Ama o trabalho, inclusive o trabalho material.
Coisa elevada e santa, o trabalho, presentemente, foi transformado em febre. De que não se tem abusado entre vós? Que coisa ainda não foi desvirtuada pelo homem? Em tudo vos excedeis e, por isso, ignorais o labor equilibrado, que tão elevado conteúdo moral encerra: se busca o necessário ao corpo, ao mesmo tempo contenta o espírito. E, no entanto, transformastes esse dom divino, com o qual poderíeis plasmar o mundo à vossa imagem, em tormento insaciável de posse. Substituístes a beleza do ato criador, completo em si mesmo, pela cobiça que nunca descansa. Quantos esforços empregados para envenenar-vos a vida!
Ama o trabalho, mas com espírito novo; ama-o, não pelo que ele é propriamente, porém, como um ato de adoração a Deus, como manifestação de tua alma, nunca como febre de riqueza ou domínio. Não prendas tua alma aos seus resultados, que pertencem à matéria e, portanto, sujeitos à caducidade; ama, porém, o ato, somente o ato de trabalhar. Não seja a posse, o triunfo, a tua recompensa, mas sim, a satisfação íntima de haveres cumprido, cada dia, o teu dever, colaborando assim no funcionamento do grande organismo coletivo.

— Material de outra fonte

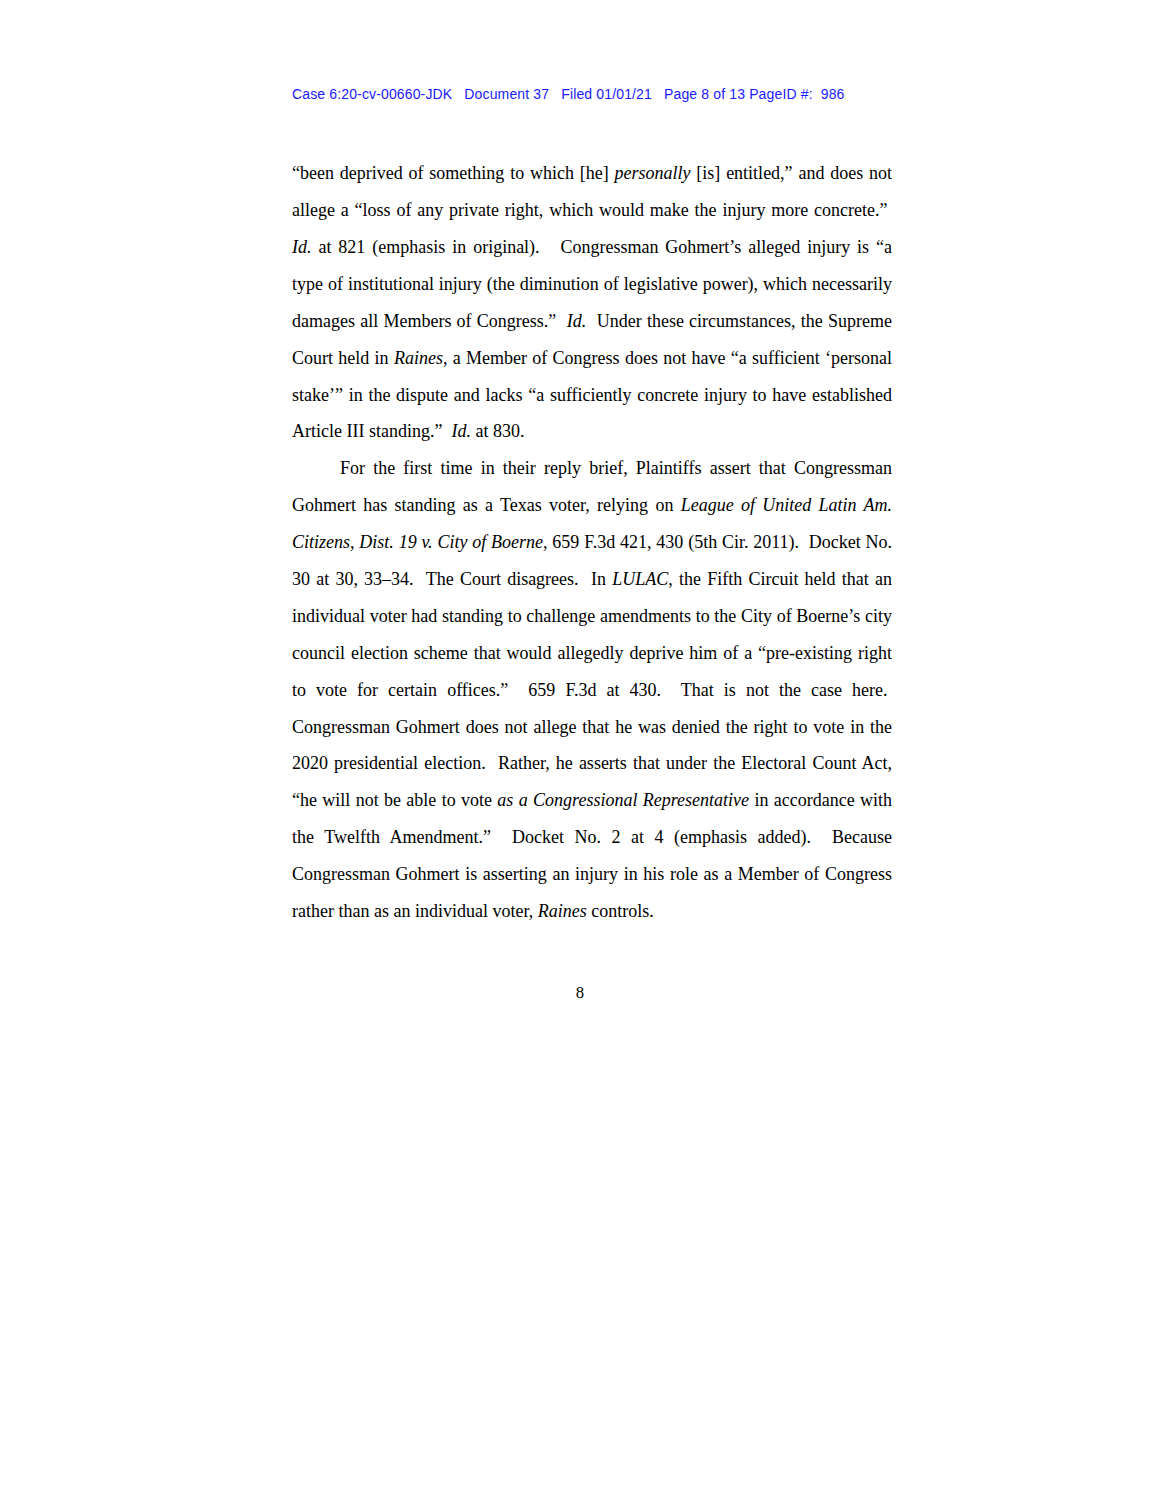Case 6:20-cv-00660-JDK Document 37 Filed 01/01/21 Page 8 of 13 PageID #: 986
“been deprived of something to which [he] personally [is] entitled,” and does not allege a “loss of any private right, which would make the injury more concrete.” Id. at 821 (emphasis in original). Congressman Gohmert’s alleged injury is “a type of institutional injury (the diminution of legislative power), which necessarily damages all Members of Congress.” Id. Under these circumstances, the Supreme Court held in Raines, a Member of Congress does not have “a sufficient ‘personal stake’” in the dispute and lacks “a sufficiently concrete injury to have established Article III standing.” Id. at 830.
For the first time in their reply brief, Plaintiffs assert that Congressman Gohmert has standing as a Texas voter, relying on League of United Latin Am. Citizens, Dist. 19 v. City of Boerne, 659 F.3d 421, 430 (5th Cir. 2011). Docket No. 30 at 30, 33–34. The Court disagrees. In LULAC, the Fifth Circuit held that an individual voter had standing to challenge amendments to the City of Boerne’s city council election scheme that would allegedly deprive him of a “pre-existing right to vote for certain offices.” 659 F.3d at 430. That is not the case here. Congressman Gohmert does not allege that he was denied the right to vote in the 2020 presidential election. Rather, he asserts that under the Electoral Count Act, “he will not be able to vote as a Congressional Representative in accordance with the Twelfth Amendment.” Docket No. 2 at 4 (emphasis added). Because Congressman Gohmert is asserting an injury in his role as a Member of Congress rather than as an individual voter, Raines controls.
8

Esta é a única recompensa verdadeira, indestrutível, solidamente tua; as demais depressa se dissipam e se perdem. Ainda que nenhum resultado positivo obtivesses, uma recompensa ficaria contigo para sempre: a paz do coração, paz que o mundo perdeu por prender-se às coisas concretas, julgando-as seguras.
Desapega-te de tudo, inclusive do fruto de teu trabalho, se queres entrar na posse da paz.
Janeth (Mirra).´.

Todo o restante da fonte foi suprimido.